Background  With the increase of morbidity, non-alcoholic fatty liver disease (NAFLD) has become a major metabolic disease that poses a great threat to human health, and its available clinical therapies are very limited. Mesenchymal stem cell (MSCs) is widely used in the treatment of metabolic diseases because of its powerful immunomodulatory effect, showing a good clinical application prospect.

  Objective  To observe the protective effect of umbilical cord-derived mesenchymal stem cells (UC-MSCs) on NAFLD in type 2 diabetic (T2DM) mice model, and explore the possible mechanism.

  Methods  The diabetic NAFLD mouse model was induced by a combination of high-fat diet and streptozocin (STZ). The mice were randomly divided into the model group (NAFLD group, n=6) and the MSCs treatment group (UC-MSCs group, n=6). Mice fed with a normal diet were served as control group (n=6). Mice in the UC-MSCs group were infused with UC-MSCs intravenously once a week for 4 weeks. On the 7th day after treatment, intraperitoneal glucose tolerance test (IPGTT) and insulin tolerance test (IPITT) were performed on mice. Serum levels of alanine transaminase, aspartate transaminase, triglyceride, cholesterol (TC) and low-density lipoprotein were measured after treatment. The liver tissue was extracted, stained with haematoxylin and eosin (H&E), and the expressions of genes encoding inflammatory molecules and macrophage phenotype in liver tissue were detected by qRT-PCR.

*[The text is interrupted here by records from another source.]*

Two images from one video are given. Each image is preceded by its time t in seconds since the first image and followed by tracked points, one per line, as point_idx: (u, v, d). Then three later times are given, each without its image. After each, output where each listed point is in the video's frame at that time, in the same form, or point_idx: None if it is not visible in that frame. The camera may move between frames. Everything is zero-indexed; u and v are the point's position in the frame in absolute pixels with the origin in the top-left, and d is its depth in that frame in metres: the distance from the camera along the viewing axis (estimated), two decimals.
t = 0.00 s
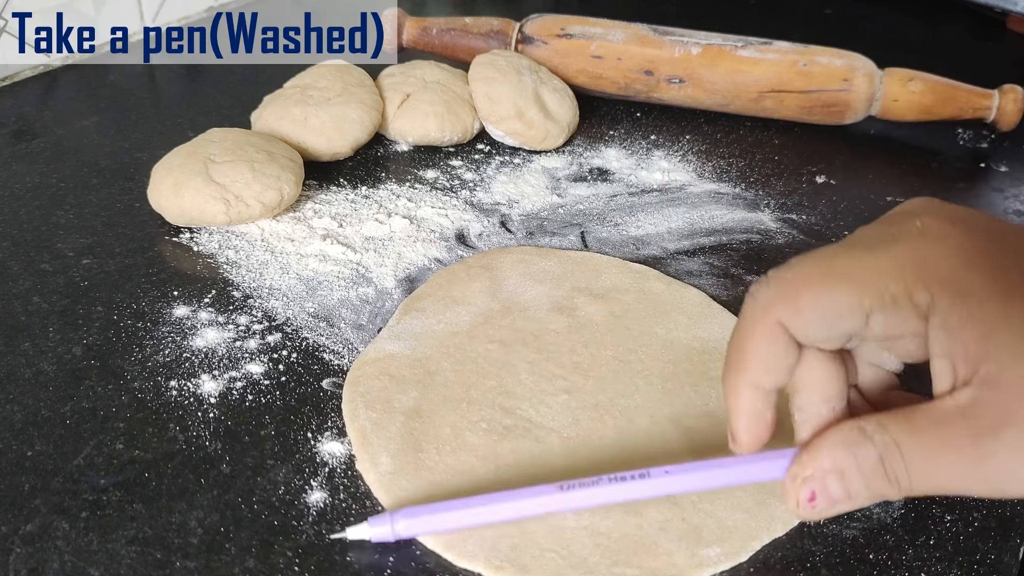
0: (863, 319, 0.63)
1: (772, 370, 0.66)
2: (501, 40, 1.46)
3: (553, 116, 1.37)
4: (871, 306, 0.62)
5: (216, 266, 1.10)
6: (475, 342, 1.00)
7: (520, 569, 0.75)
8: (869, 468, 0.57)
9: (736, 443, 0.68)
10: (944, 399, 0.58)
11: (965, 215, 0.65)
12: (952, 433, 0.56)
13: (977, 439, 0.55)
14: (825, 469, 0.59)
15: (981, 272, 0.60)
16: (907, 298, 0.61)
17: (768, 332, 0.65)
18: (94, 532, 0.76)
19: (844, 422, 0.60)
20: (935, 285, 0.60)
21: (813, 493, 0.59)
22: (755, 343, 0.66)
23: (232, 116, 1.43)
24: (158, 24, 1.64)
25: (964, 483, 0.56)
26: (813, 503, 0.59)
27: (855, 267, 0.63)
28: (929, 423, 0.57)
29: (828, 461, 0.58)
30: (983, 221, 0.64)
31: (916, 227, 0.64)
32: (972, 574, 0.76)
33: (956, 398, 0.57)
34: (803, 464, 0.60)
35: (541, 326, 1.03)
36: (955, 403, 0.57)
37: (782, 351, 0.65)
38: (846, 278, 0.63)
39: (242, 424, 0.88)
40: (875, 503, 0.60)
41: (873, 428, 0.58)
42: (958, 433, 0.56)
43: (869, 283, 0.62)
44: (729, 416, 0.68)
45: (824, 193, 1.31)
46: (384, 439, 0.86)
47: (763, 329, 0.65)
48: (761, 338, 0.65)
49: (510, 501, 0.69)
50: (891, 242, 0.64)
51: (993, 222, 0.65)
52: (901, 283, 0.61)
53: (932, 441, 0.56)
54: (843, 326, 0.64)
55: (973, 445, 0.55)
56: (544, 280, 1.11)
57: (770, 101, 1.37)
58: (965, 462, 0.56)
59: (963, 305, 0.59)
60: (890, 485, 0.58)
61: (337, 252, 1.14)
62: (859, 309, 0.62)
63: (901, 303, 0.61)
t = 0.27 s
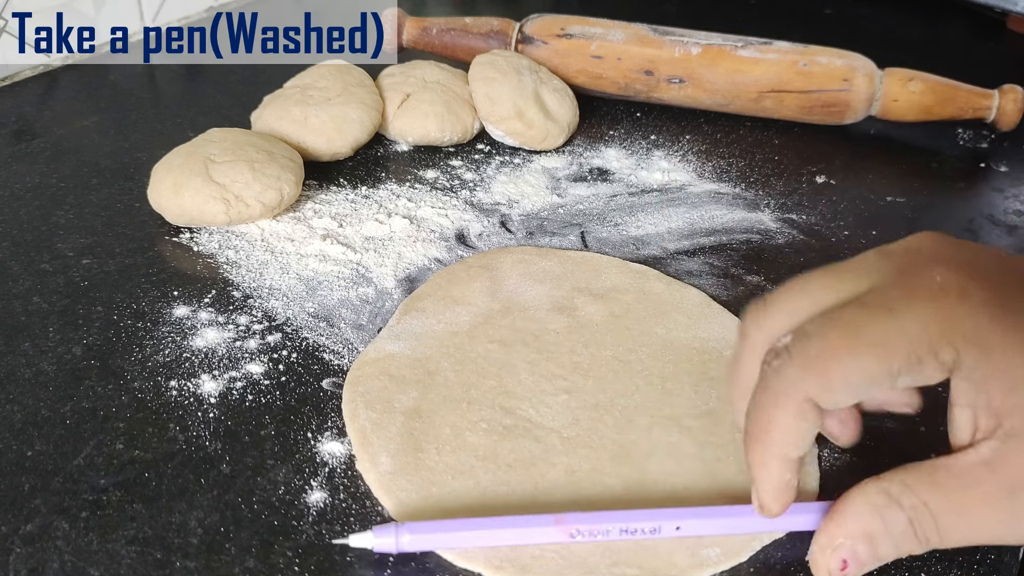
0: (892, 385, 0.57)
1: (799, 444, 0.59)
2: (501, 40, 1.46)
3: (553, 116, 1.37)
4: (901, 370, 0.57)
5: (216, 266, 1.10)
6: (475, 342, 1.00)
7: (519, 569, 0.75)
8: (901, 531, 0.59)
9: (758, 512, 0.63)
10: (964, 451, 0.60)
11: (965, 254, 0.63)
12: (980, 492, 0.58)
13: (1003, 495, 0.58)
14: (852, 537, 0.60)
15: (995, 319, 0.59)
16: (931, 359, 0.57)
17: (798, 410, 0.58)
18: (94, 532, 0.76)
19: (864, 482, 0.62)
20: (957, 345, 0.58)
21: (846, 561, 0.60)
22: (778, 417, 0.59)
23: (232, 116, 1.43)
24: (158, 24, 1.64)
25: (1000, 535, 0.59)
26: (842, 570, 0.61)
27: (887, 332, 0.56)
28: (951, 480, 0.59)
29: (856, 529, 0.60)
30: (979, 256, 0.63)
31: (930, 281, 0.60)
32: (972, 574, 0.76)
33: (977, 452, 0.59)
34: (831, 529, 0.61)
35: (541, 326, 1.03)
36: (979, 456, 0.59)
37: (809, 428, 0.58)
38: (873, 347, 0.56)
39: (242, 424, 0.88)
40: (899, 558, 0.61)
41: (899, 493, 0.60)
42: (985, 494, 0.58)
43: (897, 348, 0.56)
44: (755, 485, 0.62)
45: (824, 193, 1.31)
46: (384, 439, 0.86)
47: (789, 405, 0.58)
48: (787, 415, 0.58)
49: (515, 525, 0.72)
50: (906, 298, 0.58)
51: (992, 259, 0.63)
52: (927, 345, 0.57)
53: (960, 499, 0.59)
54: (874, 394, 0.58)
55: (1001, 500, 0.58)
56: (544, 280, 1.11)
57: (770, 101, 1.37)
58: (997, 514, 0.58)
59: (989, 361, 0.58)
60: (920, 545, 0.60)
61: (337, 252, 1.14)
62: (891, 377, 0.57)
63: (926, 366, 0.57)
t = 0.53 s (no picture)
0: (783, 408, 0.59)
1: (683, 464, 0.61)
2: (501, 40, 1.46)
3: (553, 116, 1.37)
4: (795, 395, 0.58)
5: (216, 266, 1.10)
6: (475, 342, 1.00)
7: (520, 569, 0.75)
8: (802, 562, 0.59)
9: (601, 508, 0.65)
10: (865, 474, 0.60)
11: (878, 274, 0.62)
12: (879, 516, 0.58)
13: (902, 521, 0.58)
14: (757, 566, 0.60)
15: (897, 343, 0.59)
16: (826, 382, 0.59)
17: (688, 428, 0.59)
18: (94, 532, 0.76)
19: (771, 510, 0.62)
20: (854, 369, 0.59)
21: None
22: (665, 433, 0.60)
23: (232, 116, 1.43)
24: (157, 24, 1.64)
25: (903, 556, 0.59)
26: None
27: (778, 354, 0.58)
28: (853, 505, 0.59)
29: (761, 560, 0.60)
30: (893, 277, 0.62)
31: (832, 304, 0.60)
32: (972, 574, 0.76)
33: (876, 474, 0.59)
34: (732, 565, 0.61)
35: (541, 326, 1.03)
36: (876, 476, 0.59)
37: (693, 448, 0.60)
38: (765, 372, 0.58)
39: (242, 424, 0.88)
40: None
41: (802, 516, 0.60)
42: (883, 518, 0.58)
43: (792, 372, 0.58)
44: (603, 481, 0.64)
45: (824, 193, 1.31)
46: (384, 439, 0.86)
47: (680, 423, 0.59)
48: (676, 431, 0.59)
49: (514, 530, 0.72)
50: (805, 322, 0.59)
51: (907, 279, 0.62)
52: (820, 366, 0.58)
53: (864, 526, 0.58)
54: (765, 417, 0.59)
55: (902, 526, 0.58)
56: (544, 280, 1.11)
57: (770, 101, 1.37)
58: (899, 537, 0.58)
59: (884, 383, 0.59)
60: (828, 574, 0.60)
61: (337, 252, 1.14)
62: (784, 400, 0.58)
63: (822, 389, 0.59)
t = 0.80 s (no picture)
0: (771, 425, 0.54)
1: (668, 483, 0.57)
2: (501, 40, 1.46)
3: (553, 116, 1.37)
4: (783, 412, 0.53)
5: (216, 266, 1.10)
6: (475, 342, 1.00)
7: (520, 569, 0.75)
8: None
9: (607, 535, 0.61)
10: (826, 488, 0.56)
11: (870, 281, 0.58)
12: (839, 539, 0.55)
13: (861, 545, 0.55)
14: None
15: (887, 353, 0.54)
16: (815, 399, 0.53)
17: (676, 446, 0.56)
18: (94, 532, 0.76)
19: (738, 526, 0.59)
20: (844, 388, 0.53)
21: None
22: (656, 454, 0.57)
23: (232, 116, 1.43)
24: (157, 24, 1.64)
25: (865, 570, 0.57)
26: None
27: (765, 367, 0.53)
28: (815, 528, 0.55)
29: None
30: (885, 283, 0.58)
31: (824, 313, 0.55)
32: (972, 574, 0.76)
33: (836, 492, 0.55)
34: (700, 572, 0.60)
35: (541, 326, 1.03)
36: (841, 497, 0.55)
37: (686, 468, 0.56)
38: (753, 388, 0.53)
39: (242, 424, 0.88)
40: None
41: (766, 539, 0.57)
42: (843, 543, 0.55)
43: (778, 390, 0.52)
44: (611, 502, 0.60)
45: (824, 193, 1.31)
46: (384, 440, 0.86)
47: (668, 441, 0.56)
48: (663, 452, 0.56)
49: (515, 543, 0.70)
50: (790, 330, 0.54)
51: (895, 284, 0.58)
52: (807, 381, 0.53)
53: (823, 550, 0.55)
54: (751, 434, 0.55)
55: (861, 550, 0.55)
56: (544, 280, 1.11)
57: (770, 101, 1.37)
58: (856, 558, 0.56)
59: (872, 404, 0.54)
60: None
61: (337, 252, 1.14)
62: (770, 419, 0.53)
63: (809, 407, 0.54)
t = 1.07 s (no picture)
0: (729, 392, 0.56)
1: (642, 464, 0.58)
2: (501, 40, 1.46)
3: (553, 116, 1.37)
4: (736, 375, 0.55)
5: (216, 266, 1.10)
6: (475, 342, 1.00)
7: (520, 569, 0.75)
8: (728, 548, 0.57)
9: (597, 523, 0.62)
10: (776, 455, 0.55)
11: (819, 252, 0.59)
12: (794, 505, 0.55)
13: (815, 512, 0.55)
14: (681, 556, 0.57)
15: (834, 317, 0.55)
16: (763, 363, 0.55)
17: (644, 422, 0.57)
18: (94, 532, 0.76)
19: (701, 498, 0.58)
20: (793, 349, 0.54)
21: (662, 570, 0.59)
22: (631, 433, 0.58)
23: (232, 116, 1.43)
24: (157, 24, 1.64)
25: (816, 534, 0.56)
26: None
27: (718, 335, 0.55)
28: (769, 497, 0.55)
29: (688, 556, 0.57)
30: (834, 253, 0.59)
31: (767, 279, 0.56)
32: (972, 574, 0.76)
33: (784, 458, 0.54)
34: (665, 567, 0.59)
35: (541, 326, 1.03)
36: (795, 464, 0.54)
37: (664, 448, 0.58)
38: (705, 354, 0.55)
39: (242, 424, 0.88)
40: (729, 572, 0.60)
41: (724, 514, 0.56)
42: (796, 510, 0.55)
43: (727, 353, 0.54)
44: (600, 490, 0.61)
45: (824, 193, 1.31)
46: (384, 440, 0.86)
47: (638, 419, 0.57)
48: (636, 429, 0.57)
49: (517, 539, 0.70)
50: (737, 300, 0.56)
51: (843, 254, 0.59)
52: (753, 340, 0.54)
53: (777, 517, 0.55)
54: (710, 401, 0.56)
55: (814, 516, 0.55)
56: (544, 280, 1.11)
57: (770, 101, 1.37)
58: (811, 524, 0.55)
59: (817, 366, 0.54)
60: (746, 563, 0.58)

  Results  Compared with the control group, the serum levels of blood glucose, alanine transaminase, aspartate transaminase, triglyceride, TC and low-density lipoprotein in the NAFLD group increased significantly (all P < 0.05). After UC-MSCs infusion, the glucose metabolism improved significantly when compared with NAFLD group (P<0.05), while the ALT, AST, triglyceride, TC and low-density lipoprotein significantly decreased (all P<0.05). H&E staining showed normal hepatocyte in control group, diffuse steatosis and inflammatory cell infiltration in NAFLD group, while these pathological changes in UC-MSCs group were significantly reduced. The NAS score of UC-MSCs group was significantly lower than that of NAFLD group (2.82 ± 0.13 vs 5.85 ± 0.41, P=0.001). Inflammatory factor test results showed that the proinflammatory factors TNF-α, IL-1β and IL-6 expression increased significantly, while the anti-inflammation suppression factors IL-4 and IL-10 expression decreased significantly (P<0.05, respectively). After UC-MSCs treatment, the increased proinflammatory factors were down-regulated, while the anti-inflammation suppression factors were up-regulated. Furthermore, the infusion of UC-MSCs led to higher expression of M2 type macrophages while lower expression of M1 type macrophages (P<0.05, respectively).

  Conclusion  UC-MSCs can significantly mitigate the fatty liver of T2DM mice, which may be related to regulating the phenotype of macrophages in liver tissue and alleviating chronic inflammation of liver.